Some Illinois lawmakers want Gov. J.B. Pritzker’s office to change that.

The Joint Committee on Administrative Rules, a bipartisan panel from lawmakers from the House of Representatives and Senate, peppered officials from the Illinois Department of Commerce and Economic Opportunity Tuesday with questions about their proposed emergency rules to dole out the remaining $250 million in federal relief funds from the CURES Act.

Federal rules allow state and local governments to use some of their funds on local businesses, but DCEO’s rules disallow municipalities from doing so. The exception is larger counties like Cook, DuPage, Kane, Lake and Will counties, which received funds directly and are able to give out that money to local businesses as they see fit.
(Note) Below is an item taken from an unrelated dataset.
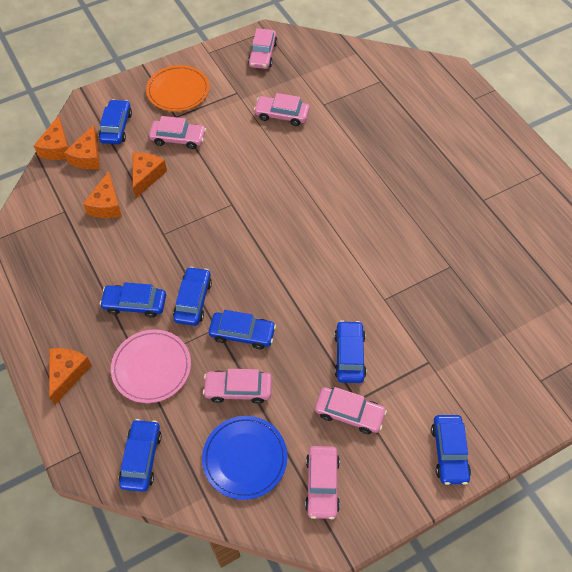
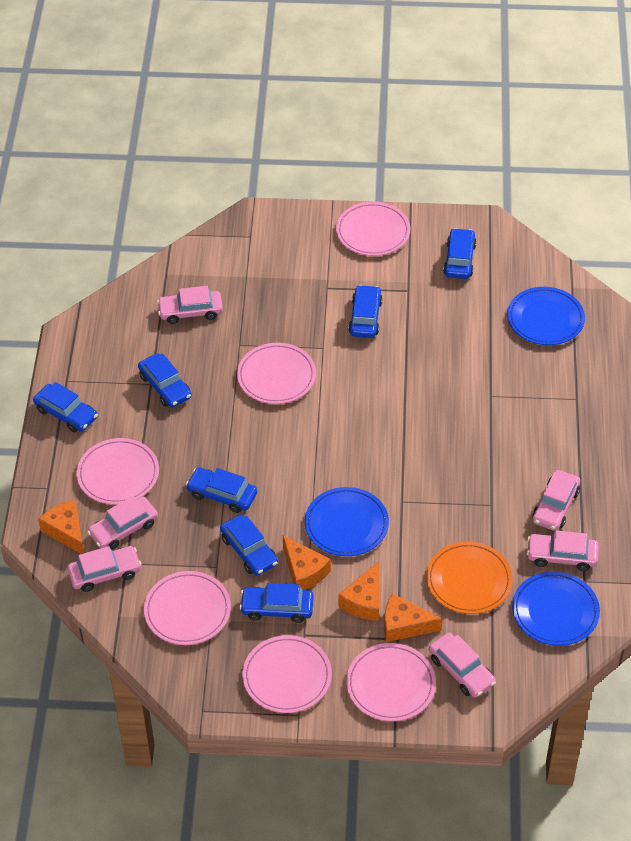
blue plate: [202,416,288,500] = 1 -> [305,487,389,556] [507,287,585,345] [512,571,600,646] = 3
orange cheese: [33,116,69,160] [49,348,92,405] [64,125,100,169] [83,171,122,218] [133,152,167,198] = 5 -> [38,500,84,554] [283,536,331,590] [338,561,379,621] [384,594,442,642] = 4
pink plate: [111,329,191,403] = 1 -> [77,438,159,505] [144,571,231,645] [237,343,316,404] [243,635,332,713] [336,202,411,256] [346,643,436,721] = 6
“The U.S. Treasury allows it. You have taken a step to limit it,” said state Sen. John Curran, R-Downers Grove. “I would surmise, you’ve got that wrong.”

Many laws in Illinois delegate finer tweaks to their implementation to the commission, meaning it is able to suspend rules such as DCEO’s plan to restrict which counties are able to offer local businesses federal funds.

“If this were up for a vote today, I would vote to suspend the rules,” said state Rep. Steven Reick, R-Woodstock. “If there are no changes between now and next month’s meeting, I will also vote to suspend the rules because something’s got to be done here.”

Earlier this month, local government leaders decried the proposed rules, saying it goes against the intent of federal lawmakers.

“The rule was absolutely done unilaterally,” Brad Cole, director of the Illinois Municipal League, said Tuesday. “It provides uncertainty for 97 counties out of Illinois’ 102 counties. Everything outside of Chicagoland is going to be impacted by this and we feel that they are likely going to be negatively impacted by this.”

Also at issue was DCEO’s rule allowing them to reallocate funds not spent by some municipalities on November 1. The federal deadline for spending those funds is December 31. This, Cole said, will likely result in local governments having funds taken from them and funneled elsewhere by Pritzker’s office.

DCEO Deputy general Counsel Khama Sharp told the lawmakers that the state would be on the hook for any relief funds that were distributed and later found to have been administered inappropriately.

“One of our major concerns is making sure that the funds that have been dispersed, we are not at a later date having to deal with the fact that those funds have not been disallowed and that the state is now on the hook to have to repay those,” he said.

The commission is scheduled to meet again in August. DCEO officials pledged to meet with municipal officials and come to an agreement on the issue by then.